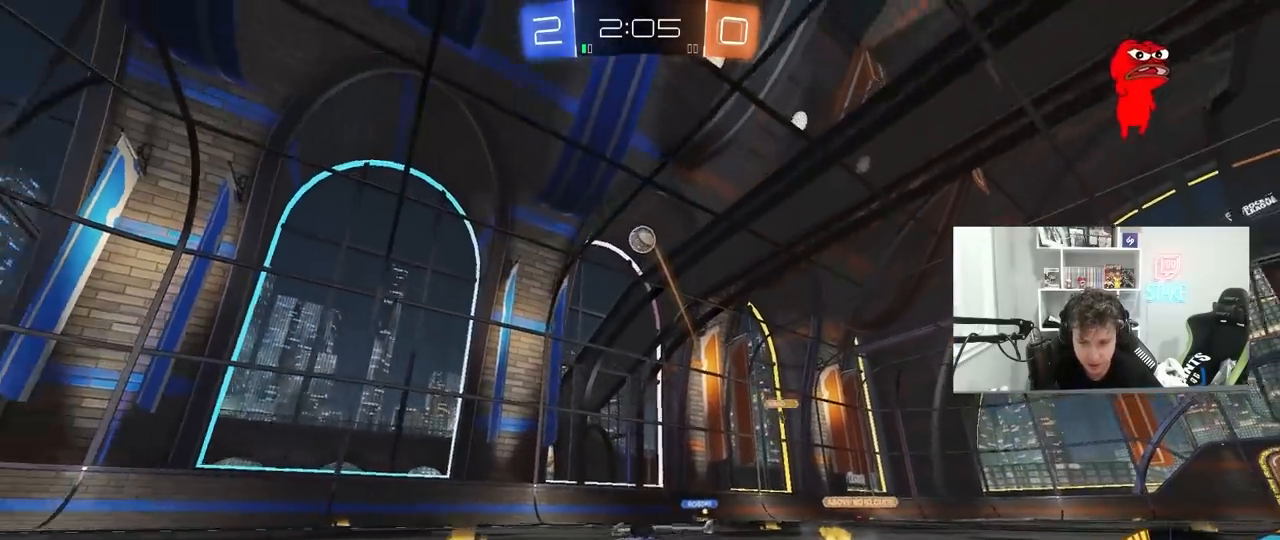
{"keys": ["w"], "mouse": ["left"], "mouse_move": "still", "events": [[33, "d", "down"], [167, "d", "up"], [350, "mouse_left", "down"]]}
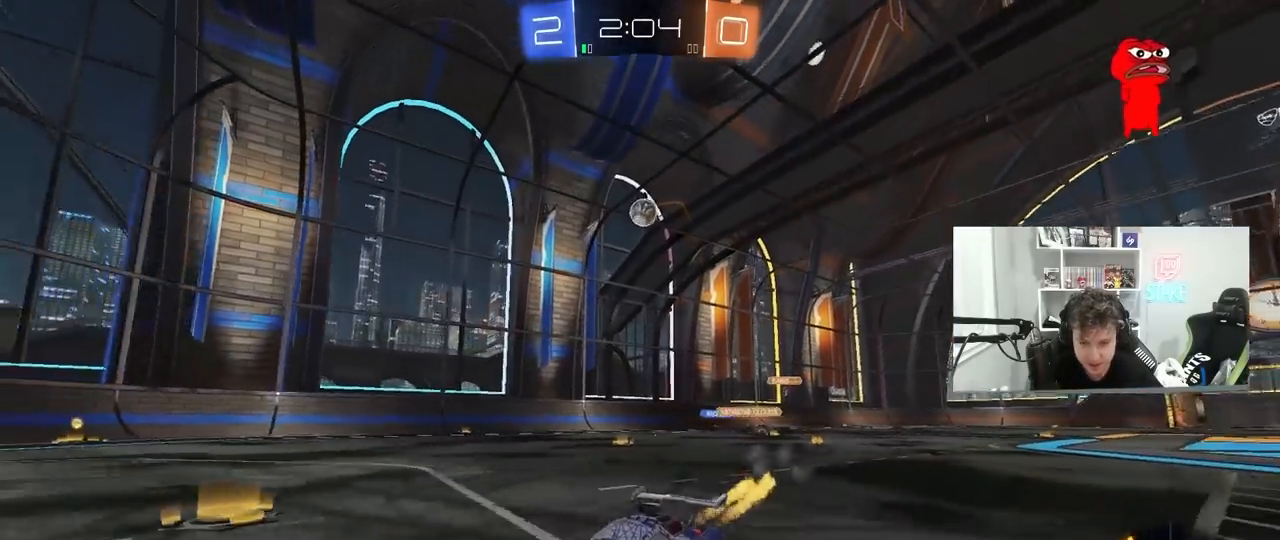
{"keys": ["d", "shift", "w"], "mouse": [], "mouse_move": "still", "events": [[50, "mouse_left", "up"], [467, "d", "down"], [467, "shift", "down"]]}
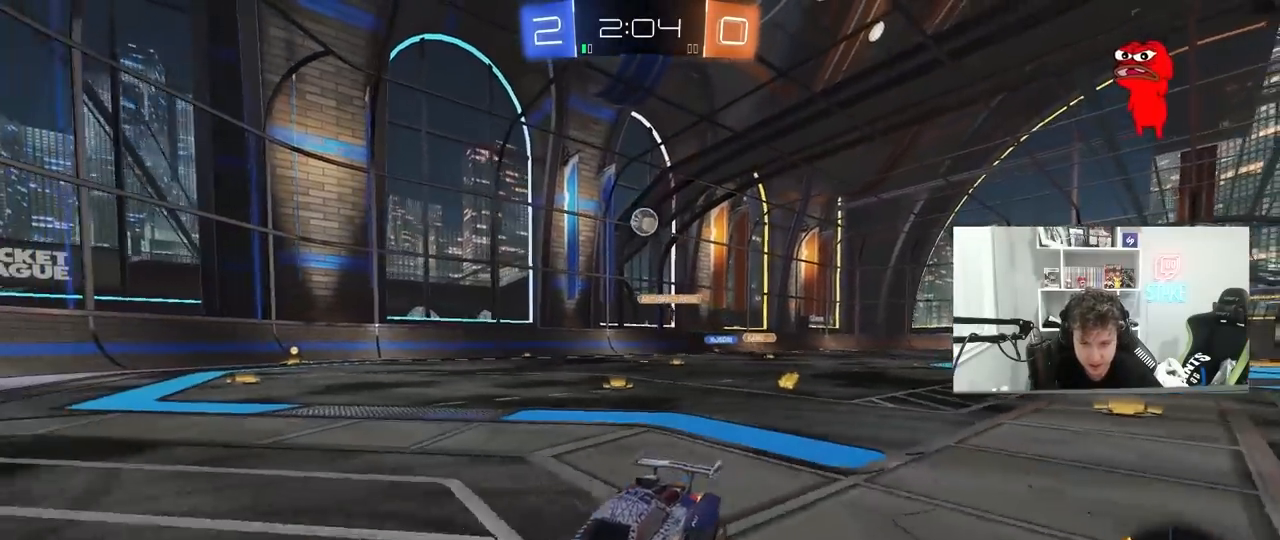
{"keys": ["a"], "mouse": [], "mouse_move": "still", "events": [[67, "w", "up"], [117, "shift", "up"], [150, "s", "down"], [383, "a", "down"], [383, "d", "up"], [383, "s", "up"]]}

- - - -

PROBLEM STATEMENT: Would you return the material above exactly, apart from its pictures?

EXERCISE RESULT:
{"keys": ["w"], "mouse": ["left"], "mouse_move": "still", "events": [[33, "d", "down"], [167, "d", "up"], [350, "mouse_left", "down"]]}
{"keys": ["d", "shift", "w"], "mouse": [], "mouse_move": "still", "events": [[50, "mouse_left", "up"], [467, "d", "down"], [467, "shift", "down"]]}
{"keys": ["a"], "mouse": [], "mouse_move": "still", "events": [[67, "w", "up"], [117, "shift", "up"], [150, "s", "down"], [383, "a", "down"], [383, "d", "up"], [383, "s", "up"]]}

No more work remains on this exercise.